Records contained in a dataset:
________________

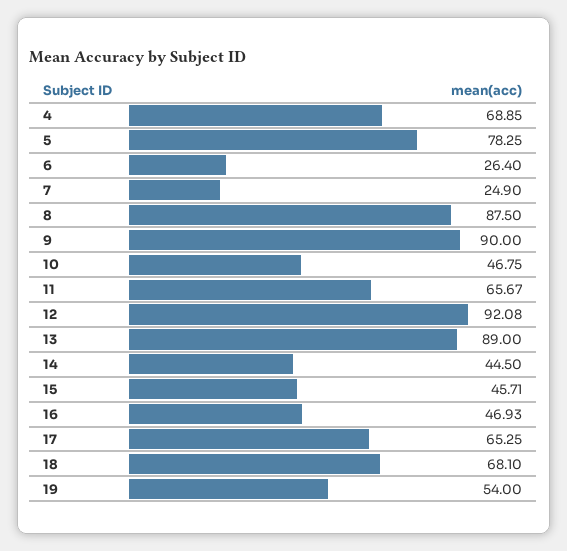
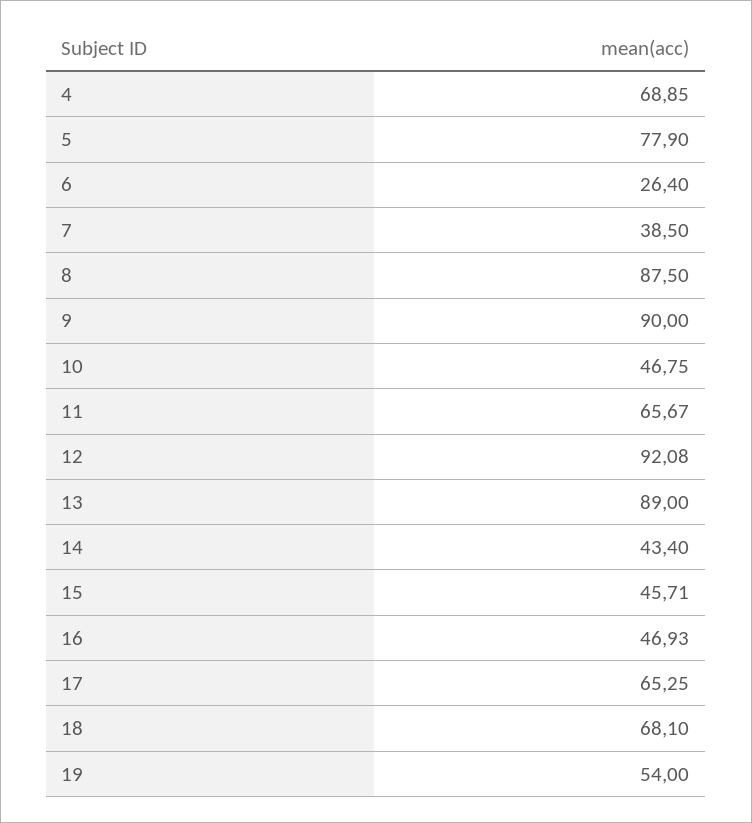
  {
    "4": 68.85,
-   "5": 78.25,
+   "5": 77.9,
    "6": 26.4,
-   "7": 24.9,
+   "7": 38.5,
    "8": 87.5,
    "9": 90,
    "10": 46.75,
    "11": 65.67,
    "12": 92.08,
    "13": 89,
-   "14": 44.5,
+   "14": 43.4,
    "15": 45.71,
    "16": 46.93,
    "17": 65.25,
    "18": 68.1,
    "19": 54
  }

________________

▸ **What to work on**: Write out all the entries word for word, but drop the pictures.

▸ **Result of the exercise**:
  {
    "4": 68.85,
-   "5": 78.25,
+   "5": 77.9,
    "6": 26.4,
-   "7": 24.9,
+   "7": 38.5,
    "8": 87.5,
    "9": 90,
    "10": 46.75,
    "11": 65.67,
    "12": 92.08,
    "13": 89,
-   "14": 44.5,
+   "14": 43.4,
    "15": 45.71,
    "16": 46.93,
    "17": 65.25,
    "18": 68.1,
    "19": 54
  }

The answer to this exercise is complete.